November 24, 2010 12:27 by Samuel Potter
Kipp has learned a valuable lesson about speaking too soon. Earlier this week, we pointed out that real estate companies in the UAE may not be quite as badly off as every thinks. Emirates 24-7 had reported that of the third quarter reports of 101 companies listed on the Abu Dhabi and Dubai bourses, 20 of the top 25 companies who are most profitable belong to the banking or real estate industries. In fact, Emaar and Arabtec topped the pile.
But of course, these numbers are only part of the story. A handful of companies may be trotting along quite nicely, but many, many others are still battling everyday to survive. And some may fail.
Al Murjan Real Estate is one which has failed. The Financial Times reports that it has filed for bankruptcy in Sharjah, and two liquidators have been appointed. The paper points out that it is the UAE’s first court-mandated bankruptcy of a distressed property project since the downturn hit.
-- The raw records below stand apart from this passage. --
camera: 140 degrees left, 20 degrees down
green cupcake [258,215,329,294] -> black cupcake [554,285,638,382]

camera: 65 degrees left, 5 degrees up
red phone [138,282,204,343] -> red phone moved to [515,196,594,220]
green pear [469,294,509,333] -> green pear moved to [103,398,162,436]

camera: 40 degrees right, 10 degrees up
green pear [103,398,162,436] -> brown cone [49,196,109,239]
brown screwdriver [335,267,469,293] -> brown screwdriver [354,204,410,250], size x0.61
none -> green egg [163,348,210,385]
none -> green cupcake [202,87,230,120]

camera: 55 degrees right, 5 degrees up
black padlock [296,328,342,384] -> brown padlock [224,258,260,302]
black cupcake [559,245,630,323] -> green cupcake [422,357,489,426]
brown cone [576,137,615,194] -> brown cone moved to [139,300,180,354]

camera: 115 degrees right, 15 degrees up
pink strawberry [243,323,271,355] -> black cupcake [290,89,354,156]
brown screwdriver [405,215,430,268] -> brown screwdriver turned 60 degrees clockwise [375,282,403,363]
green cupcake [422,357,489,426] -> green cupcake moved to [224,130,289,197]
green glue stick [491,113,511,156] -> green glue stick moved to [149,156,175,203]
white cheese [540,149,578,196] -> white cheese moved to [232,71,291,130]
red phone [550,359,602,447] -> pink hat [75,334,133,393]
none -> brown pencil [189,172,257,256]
The news will send a cold chill down the spines of the thousands of investors who are waiting on stalled developments in the country. Insolvency will mean a long and potentially fruitless battle to recover money invested via what the FT rightly describes as an “opaque” court process.
And this developer was no fly-by-night operation, either. Al Murjab were behind the White Bay project, a $3 billion development in Umm al-Quwain that was set to boast 8,000 homes. According to the FT, the project was to span a waterfront strip and two man-made islands and its infrastructure was reportedly in place, but main construction was yet to begin. The failure seems to have been down to a combination of lack of payments from some investors, and problems with government planning.
Speaking to the paper, a lawyer representing several investors who want to maintain payments and see the company’s major project completed called the move “unprecedented.”
“It could become a common tactic for developers to forestall investors’ ability to enforce their interests as proceedings could take years,” said Ludmila Yamalova from HPL Yamalova & Plewka JLT.
Investors elsewhere in the country need to hope and pray that doesn’t happen. In the event of an insolvency they will likely have to compete with each other as the insolvency practitioners get to work, and also with other company creditors – who could be numerous and have much bigger claims.
The White-Bay website was, at the time of writing, blocked by Du. Ironically, the blocking message says, “Site not trusted.” You’ve got that right.